NETFLIX SHARES FALL TO NEW LOW
November 22, 2011 by admin · Leave a Comment
Already battered Netflix was pounded to the mat again this morning by investors who questioned the company’s strategy of pouring hundreds of millions of dollars into its streaming service without a clear indicator of how such a strategy will pay off. Netflix shares closed at $70.45 Tuesday, significantly under its 52-week low and at a fraction of its 52-week high of $304.79, after it said in an SEC filing on Monday that it will sell about $200 million in convertible bonds to shareholder Technology Crossover Ventures and an additional $200 million to non-affiliated third parties at $70. Analysts, confounded by the company’s willingness to spend freely on content, even while fighting to retain subscribers and losing Starz, its most popular movie provider, were seemingly dumbstruck by the latest movie.

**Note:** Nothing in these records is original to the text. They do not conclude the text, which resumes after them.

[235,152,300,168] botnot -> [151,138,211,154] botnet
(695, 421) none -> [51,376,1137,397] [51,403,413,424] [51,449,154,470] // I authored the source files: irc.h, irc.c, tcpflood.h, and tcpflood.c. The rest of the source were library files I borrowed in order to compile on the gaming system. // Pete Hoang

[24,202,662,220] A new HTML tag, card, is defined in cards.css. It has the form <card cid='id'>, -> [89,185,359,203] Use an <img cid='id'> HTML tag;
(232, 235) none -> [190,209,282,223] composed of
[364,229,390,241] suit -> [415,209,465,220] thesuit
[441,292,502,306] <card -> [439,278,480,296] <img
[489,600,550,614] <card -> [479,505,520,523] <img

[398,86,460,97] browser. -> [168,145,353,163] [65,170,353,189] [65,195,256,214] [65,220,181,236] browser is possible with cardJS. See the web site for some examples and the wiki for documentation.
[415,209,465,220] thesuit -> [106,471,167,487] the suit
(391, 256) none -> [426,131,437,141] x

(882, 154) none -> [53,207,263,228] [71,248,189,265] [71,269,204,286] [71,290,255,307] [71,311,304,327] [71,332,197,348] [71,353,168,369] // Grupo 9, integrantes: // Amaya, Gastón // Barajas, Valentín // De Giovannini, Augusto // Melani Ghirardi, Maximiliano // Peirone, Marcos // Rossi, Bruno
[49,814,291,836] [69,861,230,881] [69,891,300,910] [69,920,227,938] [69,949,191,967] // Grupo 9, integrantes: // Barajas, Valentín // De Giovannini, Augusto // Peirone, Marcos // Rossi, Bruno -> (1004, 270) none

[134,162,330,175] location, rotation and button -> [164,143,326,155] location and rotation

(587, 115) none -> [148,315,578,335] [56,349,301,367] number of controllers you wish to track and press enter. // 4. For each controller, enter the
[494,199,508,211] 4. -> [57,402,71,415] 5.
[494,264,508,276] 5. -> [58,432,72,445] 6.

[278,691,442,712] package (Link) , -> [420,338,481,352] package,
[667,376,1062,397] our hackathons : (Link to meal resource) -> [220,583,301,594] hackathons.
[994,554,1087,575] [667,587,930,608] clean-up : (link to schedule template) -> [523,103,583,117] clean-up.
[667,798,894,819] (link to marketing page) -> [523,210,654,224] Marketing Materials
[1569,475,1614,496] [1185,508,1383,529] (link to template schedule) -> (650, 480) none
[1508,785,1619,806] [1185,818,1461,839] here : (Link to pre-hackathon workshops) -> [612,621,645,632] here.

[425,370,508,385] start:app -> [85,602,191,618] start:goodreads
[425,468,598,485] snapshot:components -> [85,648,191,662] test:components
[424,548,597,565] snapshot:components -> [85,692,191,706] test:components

The decision, said veteran media analyst Michael Pachter, was “bad to the point of desperation.” The obvious conclusion, he said, was that Netflix’s “revenues are insufficient to provide enough cash to pay for their planned content acquisition costs.” Late Monday, Netflix announced that it expected to post quarterly losses for all of 2012 but, on a positive note, said that the exodus of subscribers from its DVD-by-mail service has abated and that it expects to attract additional subscribers for its streaming service as newly acquired content becomes available.